Basic Usage¶

This guide assumes you have your original contigs assembled into a file original_contigs.fa and that you have mapped reads from several samples to these contigs into .bam files. Note that the assembly can be constructed using either one single sample or several (usually all) samples. In either case, all sample reads should be mapped against the assembly to achieve the best binning performance.

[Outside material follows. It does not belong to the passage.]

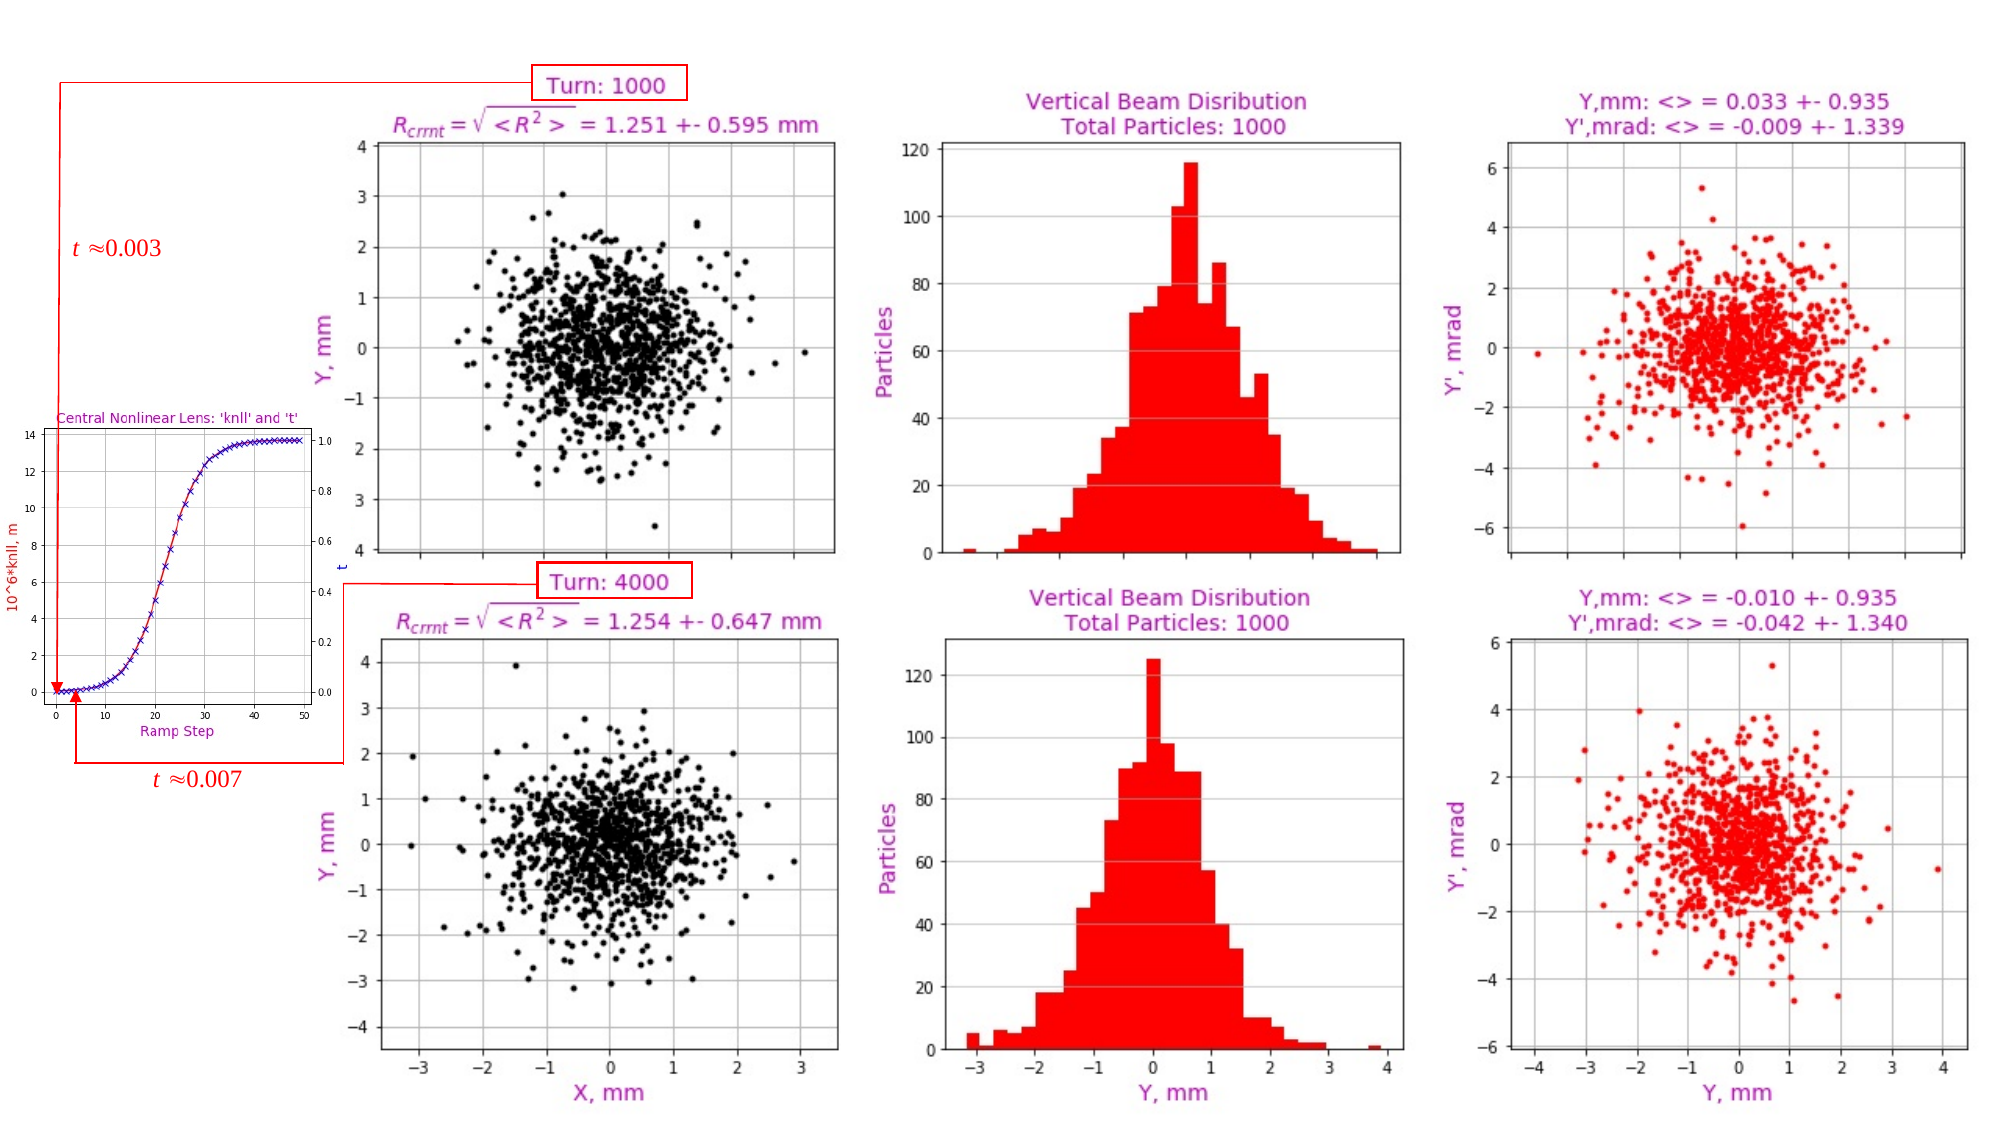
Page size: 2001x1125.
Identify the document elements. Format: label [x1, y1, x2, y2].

The next step is then to cut contigs into smaller parts:

cut_up_fasta.py original_contigs.fa -c 10000 -o 0 --merge_last -b contigs_10K.bed > contigs_10K.fa

Generate table with coverage depth information per sample and subcontig. This step assumes the directory ‘mapping’ contains sorted and indexed bam files where each sample has been mapped against the original contigs:

concoct_coverage_table.py contigs_10K.bed mapping/Sample*.sorted.bam > coverage_table.tsv

Run concoct:

concoct --composition_file contigs_10K.fa --coverage_file coverage_table.tsv -b concoct_output/

Merge subcontig clustering into original contig clustering:

merge_cutup_clustering.py concoct_output/clustering_gt1000.csv > concoct_output/clustering_merged.csv

Extract bins as individual FASTA:

mkdir concoct_output/fasta_bins
extract_fasta_bins.py original_contigs.fa concoct_output/clustering_merged.csv --output_path concoct_output/fasta_bins

These bins should now be evaluated and filtered for completeness and contamination using for example CheckM or BUSCO.